А сквозь сон — или болезненную дремоту фиксированной тревоги, занемевших от тесноты суставов — уже прорываются позывные утра, от скрежета молнии на палатке, расстегиваемой дежурным, до шевеления соседей по спальнику — не хочется вставать…
Как всегда, Они нахлынули вдруг. Вчера еще шли — горы. Сегодня проснулись — Горы.

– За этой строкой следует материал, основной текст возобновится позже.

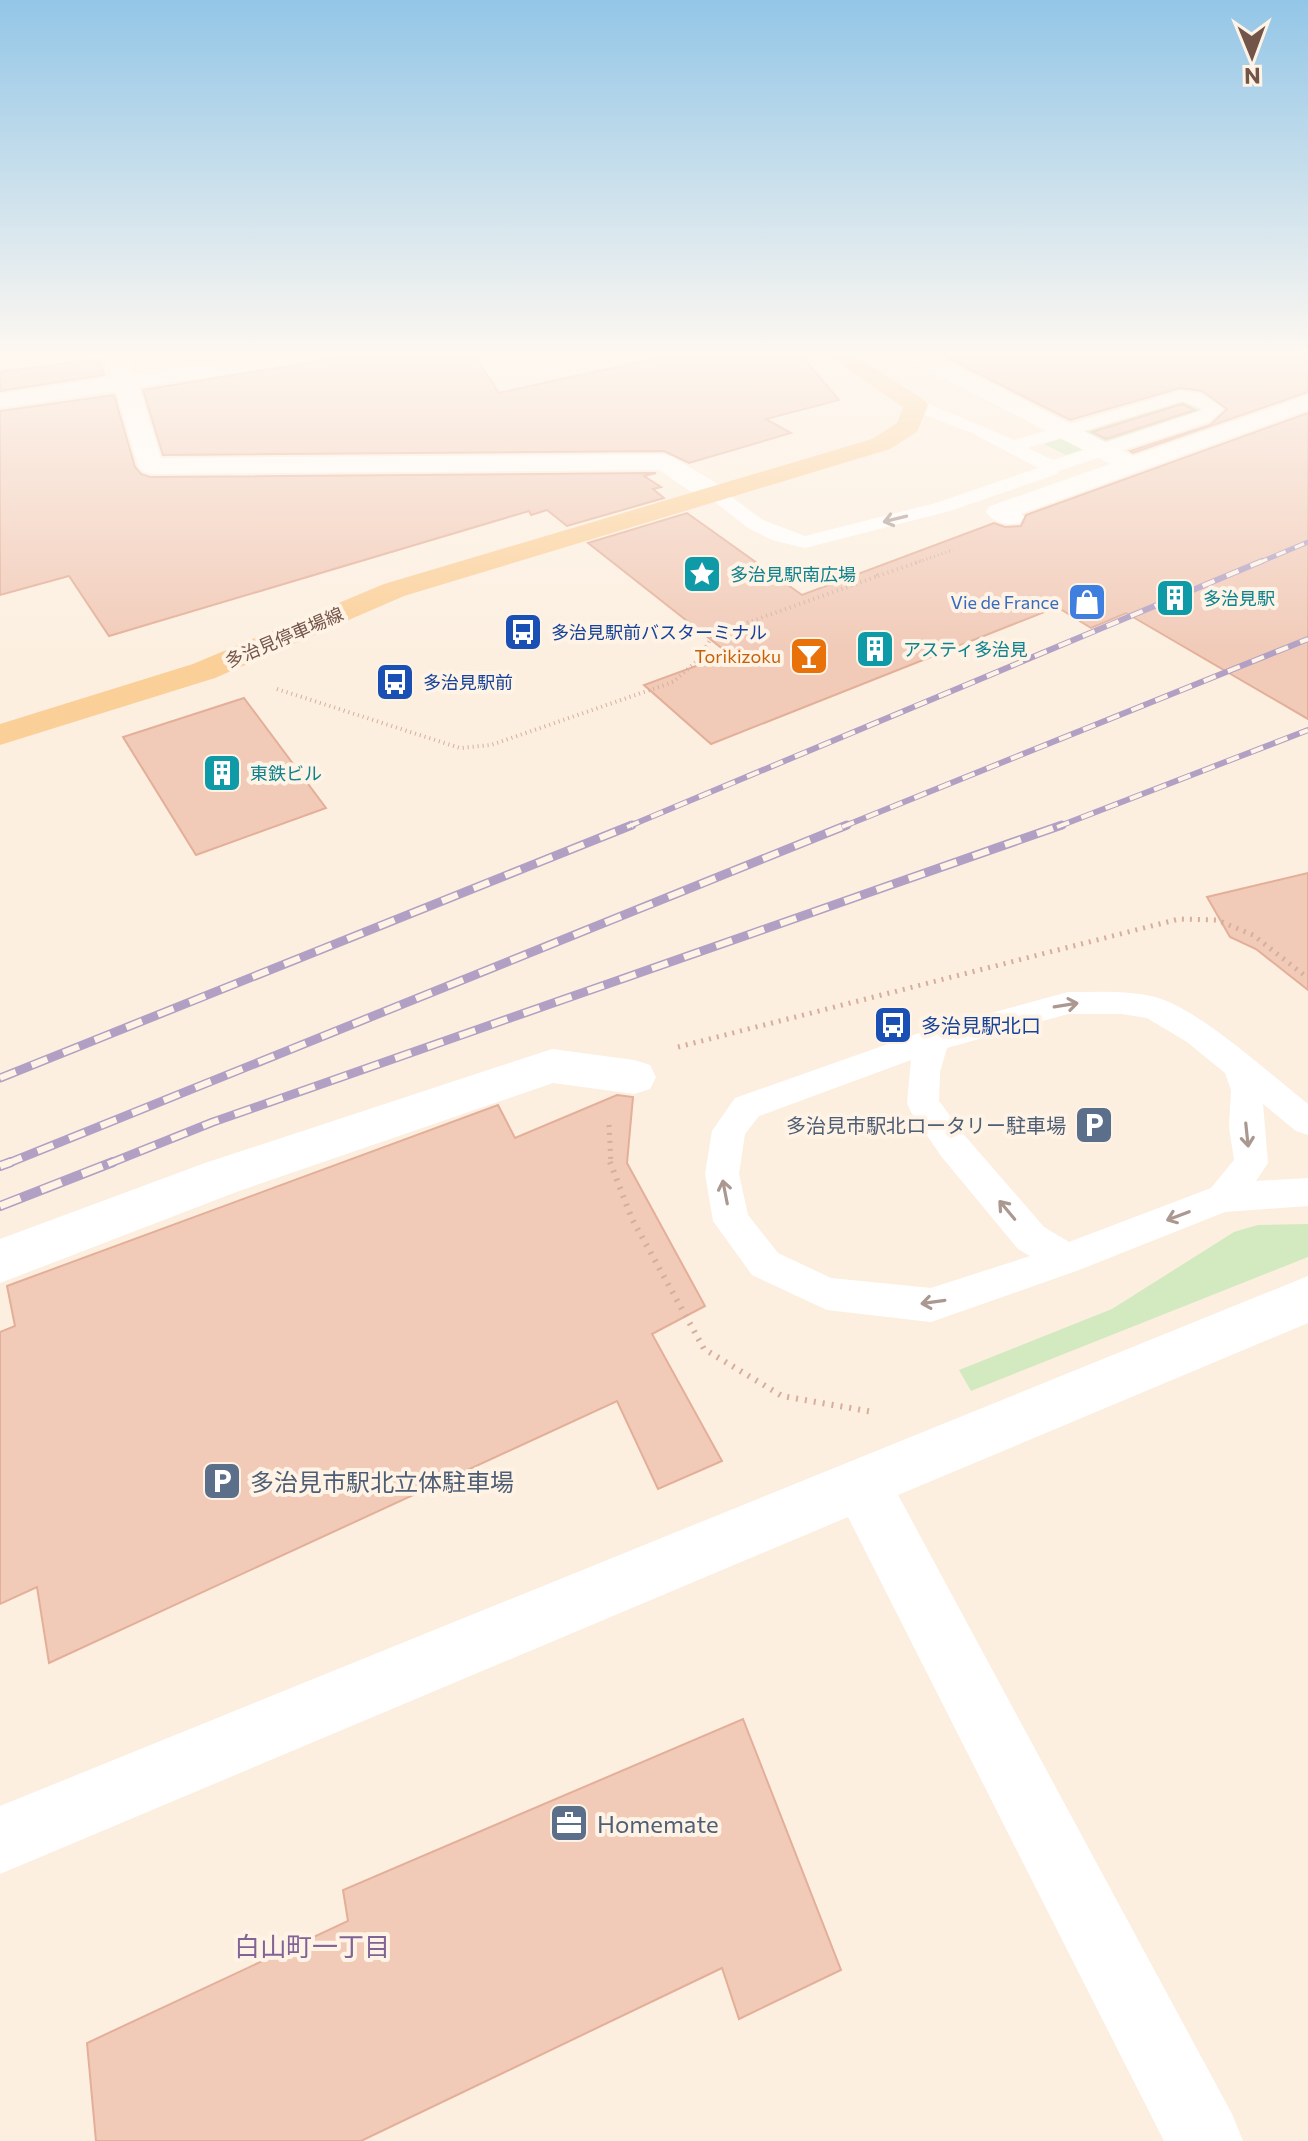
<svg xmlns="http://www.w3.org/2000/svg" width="1308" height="2141" font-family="Commissioner,'Noto Sans JP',sans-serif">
	<rect width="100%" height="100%" fill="#fcefe0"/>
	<!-- green -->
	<g fill="#d3e9bf">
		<polygon points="1185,401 1200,408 1199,411 1066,455 1044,444"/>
		<polygon points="1308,1224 1308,1257 971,1391 959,1370 1112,1309 1234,1232 1258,1225"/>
	</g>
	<!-- building -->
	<g fill="#f1cab8" stroke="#e4af98" stroke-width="2">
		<polygon points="353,355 474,355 499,393 670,355 801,355 839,400 766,419 791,433 689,463 664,451 163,455 143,390"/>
		<polygon points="942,355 1308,355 1308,392 1133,453 1130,451 1210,425 1227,409 1202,391 1180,388 1070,420"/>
		<polygon points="99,359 104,375 0,391 0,372"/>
		<polygon points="114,395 135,467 141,474 150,477 656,473 644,476 661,487 653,489 664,498 567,526 547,510 531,515 529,511 109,636 69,576 0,595 0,411"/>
		<polygon points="1182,404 1195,410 1106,439 1092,432"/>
		<polygon points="1308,413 1308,719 1126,613 1091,628 1057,607 711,744 644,685 729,654 588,543 687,513 802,595 994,523 1005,527 1021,526 1026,515"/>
		<polygon points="244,698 326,808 196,855 123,737"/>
		<polygon points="1308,873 1308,990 1256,949 1230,937 1207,897"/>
		<polygon points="617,1095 633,1097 627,1163 705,1306 652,1334 722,1461 658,1489 617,1401 49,1663 37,1587 0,1604 0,1332 15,1326 7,1286 498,1105 515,1138"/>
		<polygon points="743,1719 841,1970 739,2019 722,1968 361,2141 96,2141 87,2043 348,1921 343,1890"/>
	</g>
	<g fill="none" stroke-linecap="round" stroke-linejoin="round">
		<!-- path-far3 -->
		<polyline stroke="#d6ae9b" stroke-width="3" stroke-dasharray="1 3" stroke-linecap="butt" points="915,563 953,550"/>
		<!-- path-far2 -->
		<g stroke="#d6ae9b" stroke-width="4" stroke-dasharray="1 4" stroke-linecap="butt">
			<polyline points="878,576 921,561"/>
			<polyline points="277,689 460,748 491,745 673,682 699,659 713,635 878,576 874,573"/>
		</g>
		<!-- path-far1 -->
		<g stroke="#d6ae9b" stroke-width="5" stroke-dasharray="2 6" stroke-linecap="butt">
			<polyline points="678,1047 1179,919 1217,920 1253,935 1308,978"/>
			<polyline points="609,1125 611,1164"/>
		</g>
		<!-- path -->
		<polyline stroke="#d6ae9b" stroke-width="6" stroke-dasharray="2 7" stroke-linecap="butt" points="610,1162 632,1219 704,1349 782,1396 873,1412"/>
		<!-- service -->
		<g fill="#fff" fill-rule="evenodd">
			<path d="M1181,391L1200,394L1224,409L1209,422L1059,471L1057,474L950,511L805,548L772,540L748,528L702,492L705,488H719L763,520L805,536L936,503L1038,468L974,434L910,409L907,405L910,401H922L1014,440ZM1182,401L1203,410L1053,460L1028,448Z"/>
			<path d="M1068,992C1097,992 1127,990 1155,997C1198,1008 1271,1075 1308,1104V1135L1296,1131L1263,1104L1268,1163L1256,1181L1308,1178V1206L1225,1212L1079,1270L931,1322L827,1310L752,1275L713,1221L705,1174L712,1131L735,1098L922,1032ZM1068,1014H1122L1147,1018L1187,1042L1225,1073L1231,1090L1229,1127L1234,1160L1211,1188L1069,1242L1044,1227L965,1136L939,1101L940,1072L947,1048ZM911,1060L907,1103L911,1112L941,1156L1018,1249L1030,1256L931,1288L831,1278L778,1253L748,1215L739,1174L745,1134L759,1116Z"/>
		</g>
		<!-- pedestrian -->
		<g fill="#fff" fill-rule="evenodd">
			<path d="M906,355H935L1133,456L1308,395V410L1021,514L1024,517L1020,523C1007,526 994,523 986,512L990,506L1110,464L909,360Z"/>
			<polygon points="552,1049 634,1060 650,1065 656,1077 650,1089 634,1094 553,1083 239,1191 0,1283 0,1239 205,1163"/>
		</g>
		<!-- minor -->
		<g fill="#fff" fill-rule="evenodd">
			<path d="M106,355H128L134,374L260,355H319L308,362L139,387L161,458L664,454L673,457L721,486L725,492L721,498C699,503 677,481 659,470L151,474L142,471L138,466L116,391L0,408V394L112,377Z"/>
			<polygon points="1308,1276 1308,1323 898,1495 1232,2114 1243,2141 1164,2141 848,1517 0,1874 0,1806"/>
		</g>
		<!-- primary -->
		<polygon fill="#fbcf98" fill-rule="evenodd" points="827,355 854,355 924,400 928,405 917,432 890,449 404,596 215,678 0,745 0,724 193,664 384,584 872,439 897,423 903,407"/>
		<!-- rail-far3 casing -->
		<g stroke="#b1a0c4" stroke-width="5">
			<polyline id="rail-far3" points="1258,563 1308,542"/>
		</g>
		<!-- rail-far2 casing -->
		<g stroke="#b1a0c4" stroke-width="6">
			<g id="rail-far2">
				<polyline points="627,827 1262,561"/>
				<polyline points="842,827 1308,639"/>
				<polyline points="1057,827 1308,730"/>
			</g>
		</g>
		<!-- rail-far1 casing -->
		<g stroke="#b1a0c4" stroke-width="9">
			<g id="rail-far1">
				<polyline points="0,1078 632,825"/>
				<polyline points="6,1164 847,825"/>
				<polyline points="108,1164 213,1122 1062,825"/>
			</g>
		</g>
		<!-- rail casing -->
		<g stroke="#b1a0c4" stroke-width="10">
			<g id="rail">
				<polyline points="0,1166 11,1162"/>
				<polyline points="0,1206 113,1162"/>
			</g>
		</g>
		<!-- rail-far3 -->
		<use href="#rail-far3" stroke="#fff3e6" stroke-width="3" stroke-dasharray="10" stroke-linecap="butt"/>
		<!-- rail-far2 -->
		<use href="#rail-far2" stroke="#fff3e6" stroke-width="4" stroke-dasharray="13" stroke-linecap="butt"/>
		<!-- rail-far1 -->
		<use href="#rail-far1" stroke="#fff3e6" stroke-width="6" stroke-dasharray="17" stroke-linecap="butt"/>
		<!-- rail -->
		<use href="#rail" stroke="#fff3e6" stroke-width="7" stroke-dasharray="22" stroke-linecap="butt"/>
	</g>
	<!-- one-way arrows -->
	<defs><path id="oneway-shaft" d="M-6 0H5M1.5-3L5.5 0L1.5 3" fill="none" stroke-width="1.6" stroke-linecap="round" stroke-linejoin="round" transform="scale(2)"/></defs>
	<g stroke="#aa9891">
		<use href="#oneway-shaft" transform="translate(895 519) rotate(166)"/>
		<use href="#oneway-shaft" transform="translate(1066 1005) rotate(-9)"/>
		<use href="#oneway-shaft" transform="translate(1247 1135) rotate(84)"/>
		<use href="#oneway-shaft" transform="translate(725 1192) rotate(-101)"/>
		<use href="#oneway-shaft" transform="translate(1007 1210) rotate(-130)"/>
		<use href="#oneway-shaft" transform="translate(1178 1216) rotate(159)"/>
		<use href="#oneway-shaft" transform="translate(933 1302) rotate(172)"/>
	</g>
	<!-- sky -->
	<linearGradient id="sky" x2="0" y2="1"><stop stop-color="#93c6e7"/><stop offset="0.54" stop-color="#fef8f1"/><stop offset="1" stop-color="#fef8f1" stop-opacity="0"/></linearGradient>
	<rect width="1308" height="655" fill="url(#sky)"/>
	<!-- icons -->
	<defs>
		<g id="sight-square" transform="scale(2)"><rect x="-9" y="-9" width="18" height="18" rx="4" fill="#0f9aa8" stroke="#fff3e6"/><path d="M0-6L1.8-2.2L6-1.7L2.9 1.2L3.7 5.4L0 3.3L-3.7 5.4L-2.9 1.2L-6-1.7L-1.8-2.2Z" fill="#fff"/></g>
		<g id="building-square" transform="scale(2)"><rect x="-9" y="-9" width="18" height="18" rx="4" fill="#0f9aa8" stroke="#fff3e6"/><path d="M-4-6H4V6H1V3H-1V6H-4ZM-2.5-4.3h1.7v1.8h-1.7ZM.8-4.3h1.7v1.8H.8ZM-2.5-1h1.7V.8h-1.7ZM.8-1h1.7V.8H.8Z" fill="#fff"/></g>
		<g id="shop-square" transform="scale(2)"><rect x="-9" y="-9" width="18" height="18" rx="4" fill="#3f7fe0" stroke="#fff3e6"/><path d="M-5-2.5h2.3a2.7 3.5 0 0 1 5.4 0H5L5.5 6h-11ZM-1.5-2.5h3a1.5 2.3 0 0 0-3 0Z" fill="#fff"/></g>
		<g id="bus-square" transform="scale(2)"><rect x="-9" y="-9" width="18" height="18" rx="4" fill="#1a4fb4" stroke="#fff3e6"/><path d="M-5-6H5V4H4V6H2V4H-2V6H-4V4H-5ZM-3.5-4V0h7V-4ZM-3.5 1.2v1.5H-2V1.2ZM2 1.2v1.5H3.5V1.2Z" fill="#fff"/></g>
		<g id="bar-square" transform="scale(2)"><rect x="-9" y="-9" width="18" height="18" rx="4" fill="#e8710a" stroke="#fff3e6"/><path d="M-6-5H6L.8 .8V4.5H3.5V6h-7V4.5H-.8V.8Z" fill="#fff"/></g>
		<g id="parking-square" transform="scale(2)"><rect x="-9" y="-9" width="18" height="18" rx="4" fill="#5c6f8a" stroke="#fff3e6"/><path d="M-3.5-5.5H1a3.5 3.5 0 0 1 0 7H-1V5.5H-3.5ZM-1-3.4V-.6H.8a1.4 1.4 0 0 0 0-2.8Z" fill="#fff"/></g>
		<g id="office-square" transform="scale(2)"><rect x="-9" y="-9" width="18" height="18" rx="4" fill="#5c6f8a" stroke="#fff3e6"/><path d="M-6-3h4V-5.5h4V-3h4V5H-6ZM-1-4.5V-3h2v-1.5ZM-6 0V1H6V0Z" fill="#fff"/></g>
	</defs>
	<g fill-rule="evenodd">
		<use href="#sight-square" x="702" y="574"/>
		<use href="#building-square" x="1175" y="598"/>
		<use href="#shop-square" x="1087" y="602"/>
		<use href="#bus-square" x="523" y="632"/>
		<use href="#building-square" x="875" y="649"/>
		<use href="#bar-square" x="809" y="656"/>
		<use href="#bus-square" x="395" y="682"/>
		<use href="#building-square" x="222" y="773"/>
		<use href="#bus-square" x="893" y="1025"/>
		<use href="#parking-square" x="1094" y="1125"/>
		<use href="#parking-square" x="222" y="1481"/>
		<use href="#office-square" x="569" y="1823"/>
	</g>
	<g text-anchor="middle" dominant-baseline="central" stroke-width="8" stroke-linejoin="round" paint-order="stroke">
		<!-- far-culture labels -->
		<g font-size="18" fill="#0d838f" stroke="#fff3e6" text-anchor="start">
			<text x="730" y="574">多治見駅南広場</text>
			<text x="1203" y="598">多治見駅</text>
			<text x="903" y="649">アスティ多治見</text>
			<text x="250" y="773">東鉄ビル</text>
		</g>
		<!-- far-shop labels -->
		<g font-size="18" fill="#366cbe" stroke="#fff3e6" text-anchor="end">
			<text x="1059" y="602">Vie de France</text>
		</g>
		<!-- far-transit labels -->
		<g font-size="18" fill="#164399" stroke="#fff3e6" text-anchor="start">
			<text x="551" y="632">多治見駅前バスターミナル</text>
			<text x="423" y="682">多治見駅前</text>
		</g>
		<!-- far-street labels -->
		<g font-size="18" fill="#725448" stroke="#fff3e6">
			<text transform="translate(284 637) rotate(-23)">多治見停車場線</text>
		</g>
		<!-- far-food labels -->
		<g font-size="18" fill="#c56008" stroke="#fff3e6" text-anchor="end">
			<text x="781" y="656">Torikizoku</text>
		</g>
		<!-- transit labels -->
		<g font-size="20" fill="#164399" stroke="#fff3e6" text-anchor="start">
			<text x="921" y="1025">多治見駅北口</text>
		</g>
		<!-- service labels -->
		<g font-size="20" fill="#4e5e75" stroke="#fff3e6" text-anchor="end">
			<text x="1066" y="1125">多治見市駅北ロータリー駐車場</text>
		</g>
		<!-- near-service labels -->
		<g font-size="24" fill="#4e5e75" stroke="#fff3e6" text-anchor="start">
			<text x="250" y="1481">多治見市駅北立体駐車場</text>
			<text x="597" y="1823">Homemate</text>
		</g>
		<!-- near-neighbourhood labels -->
		<g font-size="26" fill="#816396" stroke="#fff3e6">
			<text x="312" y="1945">白山町一丁目</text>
		</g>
	</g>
	<!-- north arrow -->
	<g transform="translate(1252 56) rotate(179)" stroke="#fff3e6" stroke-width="6" paint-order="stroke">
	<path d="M0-6L14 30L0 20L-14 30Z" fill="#725448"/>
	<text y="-12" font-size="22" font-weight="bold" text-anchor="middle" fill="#725448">N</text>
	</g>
</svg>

Соблюдайте субординацию, господа.
Дежавю.
Под ложечкой засосало — страх, смерть. Не субъективно-временная — когда-то там еще, а объективно-пространственная — сейчас и вокруг. Пронзительная. Не потому что: будь осторожен, иначе смерть, а потому что ты вошел в нее, как входят в темноту, в воду, в транс.
Внизу я даже если смогу воскресить — не смогу удержать это чувство. Оно из другой реальности. Так тает сон, оставляя вместо подлинно прожитого куска жизни лишь один выхолощенный сюжет — и слава богу, сны ведь бывают разные… Но я еще приду сюда снова. Деваться мне некуда, внизу моя дифференцированная душа строго противопоставляет «Я» там и «я» здесь, и все, что в ней есть по настоящему живого, оказывается там, в реальности смерти.
И когда я буду возвращаться, пролетая на бреющем полете от сна и смерти через чужую землю вниз, в мою московскую геенну, к бессонным ночам и цикличным действиям, то буду двигаться в четвертом измерении, последовательно протыкая три мира, как протыкает магазинный чекосборник плоские бумажные листки, не догадывающиеся о существовании пространства.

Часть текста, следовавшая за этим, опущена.